• Available data
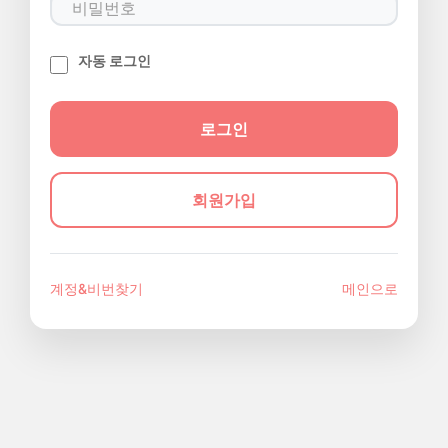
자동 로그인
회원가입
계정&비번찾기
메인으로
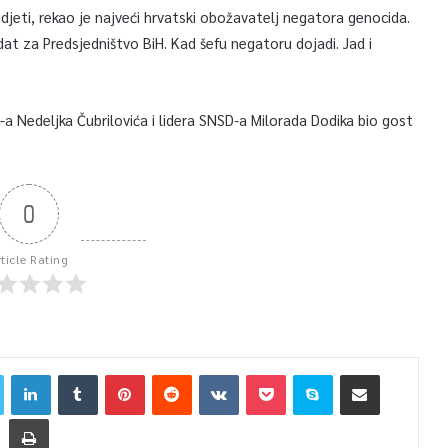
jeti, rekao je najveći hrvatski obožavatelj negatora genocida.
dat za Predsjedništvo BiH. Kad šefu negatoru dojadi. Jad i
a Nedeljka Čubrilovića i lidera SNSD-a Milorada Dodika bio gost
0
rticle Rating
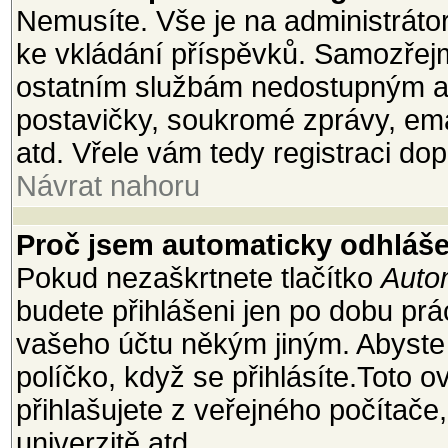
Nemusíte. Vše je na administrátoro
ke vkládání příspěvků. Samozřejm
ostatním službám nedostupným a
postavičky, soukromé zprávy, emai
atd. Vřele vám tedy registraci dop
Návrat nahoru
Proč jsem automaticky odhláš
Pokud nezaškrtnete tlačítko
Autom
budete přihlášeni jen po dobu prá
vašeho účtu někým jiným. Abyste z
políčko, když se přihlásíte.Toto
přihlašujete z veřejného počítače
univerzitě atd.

• What to produce
Retype each line of the listing above word for word. Exclude the pictures.

• Finished exercise
자동 로그인
회원가입
계정&비번찾기
메인으로
jeti, rekao je najveći hrvatski obožavatelj negatora genocida.
dat za Predsjedništvo BiH. Kad šefu negatoru dojadi. Jad i
a Nedeljka Čubrilovića i lidera SNSD-a Milorada Dodika bio gost
0
rticle Rating
Nemusíte. Vše je na administrátoro
ke vkládání příspěvků. Samozřejm
ostatním službám nedostupným a
postavičky, soukromé zprávy, emai
atd. Vřele vám tedy registraci dop
Návrat nahoru
Proč jsem automaticky odhláš
Pokud nezaškrtnete tlačítko
Autom
budete přihlášeni jen po dobu prá
vašeho účtu někým jiným. Abyste z
políčko, když se přihlásíte.Toto
přihlašujete z veřejného počítače
univerzitě atd.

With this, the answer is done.